──────── Document excerpt ────────

Print options

September 27, 2012

Researchers Find Four Distinct Types of Breast Cancer

by Jessica Berman

A new genetic analysis of breast cancer has found four distinct types of the deadly disease, which experts say explains why drug therapy for one form of breast cancer may not work to cure another form.  The findings are the latest fruits of a massive cancer-gene mapping project offering hope of more effective treatments for breast cancer, with already-available drugs.

Perhaps the most intriguing discovery yet by the U.S. government-funded Cancer Genome Atlas is that some breast cancer tumors are similar, genetically, to cancer cells that invade other parts of the body, so existing therapies might be repurposed to successfully treat cancers of the breast.

Scientists studying the DNA in breast cancer tumors from more than 800 patients found that cells in one of the breast cancer types resemble the basal-type cells found in ovarian cancer tumors.  It’s possible, the researchers say, that the tumor might respond well to cisplatin-based drugs typically used for the gynecological cancer.  Newer ovarian cancer drugs might also be beneficial against the breast tumors.

Jeff Boyd is senior vice president for Molecular Medicine at Temple University's Foxchase Cancer Center in Philadelphia, Pennsylvania.  Gone are the days of one-size-fits-all treatment for breast cancer, says Boyd.

──────── Stored data ────────

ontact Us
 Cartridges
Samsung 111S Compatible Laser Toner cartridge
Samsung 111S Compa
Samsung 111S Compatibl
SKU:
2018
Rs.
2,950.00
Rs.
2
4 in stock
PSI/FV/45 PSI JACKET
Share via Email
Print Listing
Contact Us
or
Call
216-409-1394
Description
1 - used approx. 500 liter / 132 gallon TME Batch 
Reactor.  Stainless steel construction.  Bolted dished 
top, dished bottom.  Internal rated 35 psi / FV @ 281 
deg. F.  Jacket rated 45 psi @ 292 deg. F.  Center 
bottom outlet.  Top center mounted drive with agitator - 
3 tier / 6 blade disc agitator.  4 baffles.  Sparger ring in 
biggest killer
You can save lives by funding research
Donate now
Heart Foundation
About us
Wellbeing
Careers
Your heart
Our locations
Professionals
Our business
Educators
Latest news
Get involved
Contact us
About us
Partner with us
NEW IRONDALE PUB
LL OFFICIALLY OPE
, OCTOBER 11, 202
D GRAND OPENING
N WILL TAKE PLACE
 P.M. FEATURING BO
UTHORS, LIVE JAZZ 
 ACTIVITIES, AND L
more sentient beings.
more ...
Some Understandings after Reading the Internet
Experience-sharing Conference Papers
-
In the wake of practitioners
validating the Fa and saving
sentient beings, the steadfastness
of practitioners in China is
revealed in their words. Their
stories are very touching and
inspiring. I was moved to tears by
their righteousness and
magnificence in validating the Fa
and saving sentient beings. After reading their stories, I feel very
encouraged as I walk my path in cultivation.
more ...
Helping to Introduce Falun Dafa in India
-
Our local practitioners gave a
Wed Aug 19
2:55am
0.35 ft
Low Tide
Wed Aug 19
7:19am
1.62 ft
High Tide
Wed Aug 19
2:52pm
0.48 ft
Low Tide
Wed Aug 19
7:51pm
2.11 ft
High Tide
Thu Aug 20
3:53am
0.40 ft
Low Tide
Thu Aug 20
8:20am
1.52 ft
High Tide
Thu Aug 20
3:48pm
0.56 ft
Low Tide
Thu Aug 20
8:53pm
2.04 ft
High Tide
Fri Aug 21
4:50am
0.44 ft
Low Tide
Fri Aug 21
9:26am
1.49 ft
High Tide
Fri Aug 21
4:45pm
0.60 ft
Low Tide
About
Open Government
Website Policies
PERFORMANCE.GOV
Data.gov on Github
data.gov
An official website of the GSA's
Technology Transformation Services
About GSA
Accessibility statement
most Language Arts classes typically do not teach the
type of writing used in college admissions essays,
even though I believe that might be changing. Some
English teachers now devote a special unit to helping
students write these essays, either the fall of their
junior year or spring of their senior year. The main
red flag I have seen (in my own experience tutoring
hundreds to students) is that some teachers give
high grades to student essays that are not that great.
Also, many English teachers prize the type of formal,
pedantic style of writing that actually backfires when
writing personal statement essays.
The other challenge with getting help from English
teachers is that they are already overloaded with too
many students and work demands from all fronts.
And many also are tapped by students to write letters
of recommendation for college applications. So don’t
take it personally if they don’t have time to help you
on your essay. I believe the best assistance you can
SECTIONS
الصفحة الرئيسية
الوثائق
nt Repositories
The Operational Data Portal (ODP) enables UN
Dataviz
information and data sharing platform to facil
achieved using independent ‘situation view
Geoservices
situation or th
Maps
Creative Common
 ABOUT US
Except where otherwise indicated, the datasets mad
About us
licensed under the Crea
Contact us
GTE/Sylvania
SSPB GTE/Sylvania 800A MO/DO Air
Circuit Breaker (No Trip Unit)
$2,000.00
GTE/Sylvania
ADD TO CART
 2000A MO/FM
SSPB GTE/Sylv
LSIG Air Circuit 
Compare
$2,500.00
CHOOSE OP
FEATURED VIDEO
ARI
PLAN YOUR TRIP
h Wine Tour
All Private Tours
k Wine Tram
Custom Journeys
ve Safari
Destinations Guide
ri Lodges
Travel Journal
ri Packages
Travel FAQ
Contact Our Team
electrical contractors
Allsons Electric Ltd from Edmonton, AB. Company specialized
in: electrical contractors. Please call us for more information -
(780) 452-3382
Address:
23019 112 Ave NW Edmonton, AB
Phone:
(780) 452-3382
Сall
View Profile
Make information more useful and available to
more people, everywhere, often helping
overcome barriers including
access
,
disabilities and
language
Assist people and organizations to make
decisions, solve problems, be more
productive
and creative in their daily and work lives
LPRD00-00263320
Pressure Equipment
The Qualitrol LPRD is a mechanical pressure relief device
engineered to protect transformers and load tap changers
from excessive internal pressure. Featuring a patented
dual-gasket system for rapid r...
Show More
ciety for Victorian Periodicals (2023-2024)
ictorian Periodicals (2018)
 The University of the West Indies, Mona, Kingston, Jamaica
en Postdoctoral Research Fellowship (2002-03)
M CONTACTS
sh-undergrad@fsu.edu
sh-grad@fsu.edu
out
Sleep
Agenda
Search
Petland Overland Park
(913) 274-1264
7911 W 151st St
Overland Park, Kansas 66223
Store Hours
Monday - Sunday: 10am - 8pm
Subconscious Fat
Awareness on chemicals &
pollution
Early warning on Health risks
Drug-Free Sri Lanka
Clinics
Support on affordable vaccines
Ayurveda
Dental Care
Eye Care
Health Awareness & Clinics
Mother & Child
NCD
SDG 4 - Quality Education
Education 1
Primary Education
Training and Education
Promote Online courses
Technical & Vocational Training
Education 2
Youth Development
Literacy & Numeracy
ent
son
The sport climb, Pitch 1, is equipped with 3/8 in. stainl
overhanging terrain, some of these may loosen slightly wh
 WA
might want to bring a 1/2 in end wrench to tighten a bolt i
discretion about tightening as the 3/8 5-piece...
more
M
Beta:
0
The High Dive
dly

────────

• _Try it_:
Continue the article on the four types of breast cancer from its last sentence, keeping its news style.

• _Result of the exercise_:
“What we are learning is that we’ve got to get beyond treat[ing] every breast cancer the same.  Do a lumpectomy, treat with these three drugs, irradiate locally and cross your fingers," he explained. "We now know, as we are beginning to learn for many cancer types, that there are multiple molecular cancer genetics that essentially render them separate diseases.”

Two other cancer types identified in the genomic study, called luminal A and B, are triggered into mutating by a gene called HER2.  A drug called Herceptin can block that gene, stem its growth and improve the prognosis for women with these types of cancer.  Herceptin has been approved for use to treat all breast cancers, yet not every tumor responds to the drug, and now researchers have a better understanding why.

Mathew Ellis is a cancer researcher at Washington University in St. Louis, Missouri, who has collaborated on the Cancer Genome Atlas.  Ellis hopes targeted therapies for the different types of breast cancer will soon become available to help his patients.

“Now we have to fast-forward to a day -- hopefully in the next year or two -- where at least in clinical studies the information is flowing forward to the patients and doctors.  And critically that data flow includes access to the drugs,” Ellis stated.

The project funded by the U.S. National Cancer Institute began in 2006 with the goal of trying to identify the biomolecular underpinnings of more than 200 human cancers.  The research involving breast cancer initially identified the genetic signatures of tumors that led researchers to conclude there was probably more than one breast-cancer type.  The latest findings, published in the journal Nature, offer that proof.